Now, we address perhaps the most troubling aspect of the DIY estate planning arrangement – no one can be held responsible if the plan does not work!!!  As a condition of using a DIY service, the customer must generally acknowledge that the service is not a law firm, is not providing legal advice, and cannot be held legally responsible for bad results! This disclaimer may be buried in the fine print and thus ignored by most.  Courts have often upheld these provisions, leaving the customer (or more often a deceased customer’s grieving family) with no recourse.  At best, a failed plan results in unnecessary expenses to correct the flaws.  At worst, it can cause delayed attention to the customer’s medical and financial needs, unintended disposition of assets, unnecessary tax burdens, etc.

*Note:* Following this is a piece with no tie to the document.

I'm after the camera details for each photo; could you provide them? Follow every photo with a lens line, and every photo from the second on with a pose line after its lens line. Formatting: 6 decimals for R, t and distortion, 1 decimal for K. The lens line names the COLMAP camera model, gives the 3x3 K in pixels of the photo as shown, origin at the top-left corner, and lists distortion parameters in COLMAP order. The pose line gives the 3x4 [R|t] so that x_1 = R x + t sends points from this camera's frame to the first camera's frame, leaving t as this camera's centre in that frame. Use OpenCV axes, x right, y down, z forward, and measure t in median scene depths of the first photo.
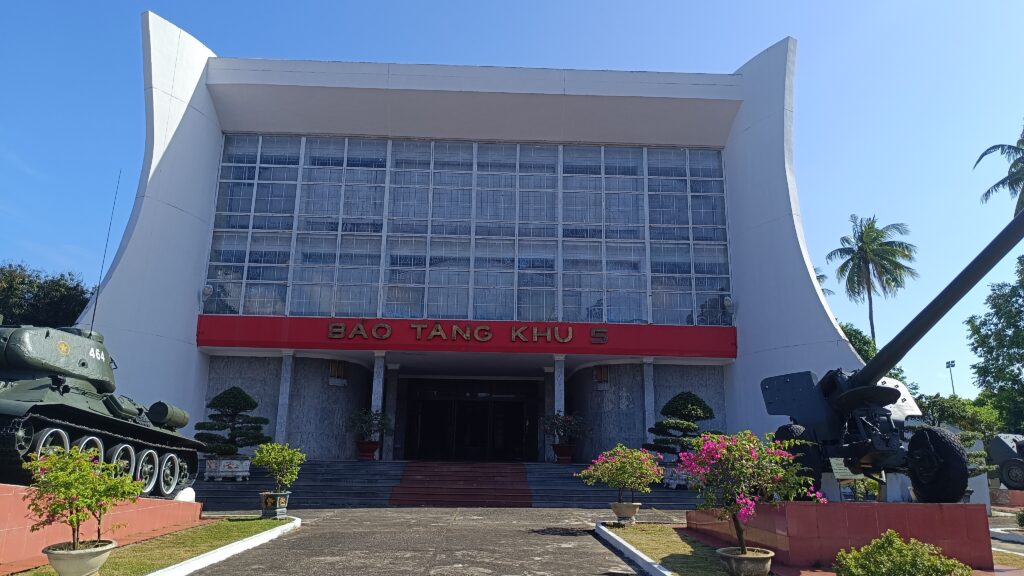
lens RADIAL K [[702.3, 0, 512.0], [0, 702.3, 288.0], [0, 0, 1]] dist [0.010353, -0.000716]
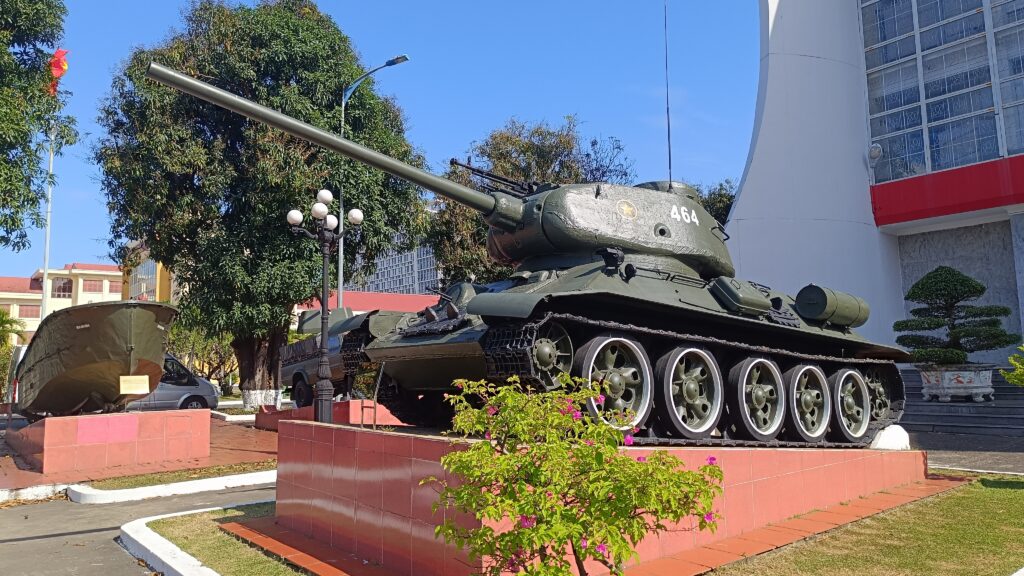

The likelihood of a failed estate plan is much lower if prepared by a competent attorney.  Furthermore, if an attorney’s error causes a bad outcome, the client and the client’s family have legal recourse – a malpractice claim against the attorney!!!  Even if the attorney cannot correct the flaw (e.g., if the attorney is deceased or the firm is dissolved), most lawyers carry significant malpractice insurance that can make the family whole.

This is one of many reasons we recommend you consult with a licensed attorney to prepare your estate planning documents rather than opting for a DIY service.